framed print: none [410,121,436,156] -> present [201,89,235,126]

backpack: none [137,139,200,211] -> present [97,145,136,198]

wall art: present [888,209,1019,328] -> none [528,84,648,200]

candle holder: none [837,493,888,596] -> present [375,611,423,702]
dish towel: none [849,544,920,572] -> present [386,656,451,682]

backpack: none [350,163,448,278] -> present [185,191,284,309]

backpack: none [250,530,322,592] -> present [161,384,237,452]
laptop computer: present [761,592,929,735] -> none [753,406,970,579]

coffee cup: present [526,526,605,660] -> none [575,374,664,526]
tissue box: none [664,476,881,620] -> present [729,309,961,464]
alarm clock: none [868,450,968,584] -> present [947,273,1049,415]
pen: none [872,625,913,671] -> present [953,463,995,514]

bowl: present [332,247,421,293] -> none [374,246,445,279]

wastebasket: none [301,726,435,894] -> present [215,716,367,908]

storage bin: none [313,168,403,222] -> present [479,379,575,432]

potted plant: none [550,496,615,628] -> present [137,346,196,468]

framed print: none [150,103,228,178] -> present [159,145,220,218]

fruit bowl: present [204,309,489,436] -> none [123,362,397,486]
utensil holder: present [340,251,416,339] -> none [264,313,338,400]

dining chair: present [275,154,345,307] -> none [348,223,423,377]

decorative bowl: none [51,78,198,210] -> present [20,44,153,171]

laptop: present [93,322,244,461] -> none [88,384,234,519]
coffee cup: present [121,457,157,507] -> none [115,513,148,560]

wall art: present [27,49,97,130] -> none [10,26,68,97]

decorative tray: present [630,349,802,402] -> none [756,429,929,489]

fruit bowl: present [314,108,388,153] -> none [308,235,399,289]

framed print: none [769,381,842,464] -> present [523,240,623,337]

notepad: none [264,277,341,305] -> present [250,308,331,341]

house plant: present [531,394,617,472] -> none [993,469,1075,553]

------------------------------------

WORK INSTRUCTIONS:
Exactly repeat the lines from the line that contains "notepad: none [264,277,341,305]" to the end of the entries, both included, and leave out all other lines.

ANSWER TO THE PROBLEM:
notepad: none [264,277,341,305] -> present [250,308,331,341]

house plant: present [531,394,617,472] -> none [993,469,1075,553]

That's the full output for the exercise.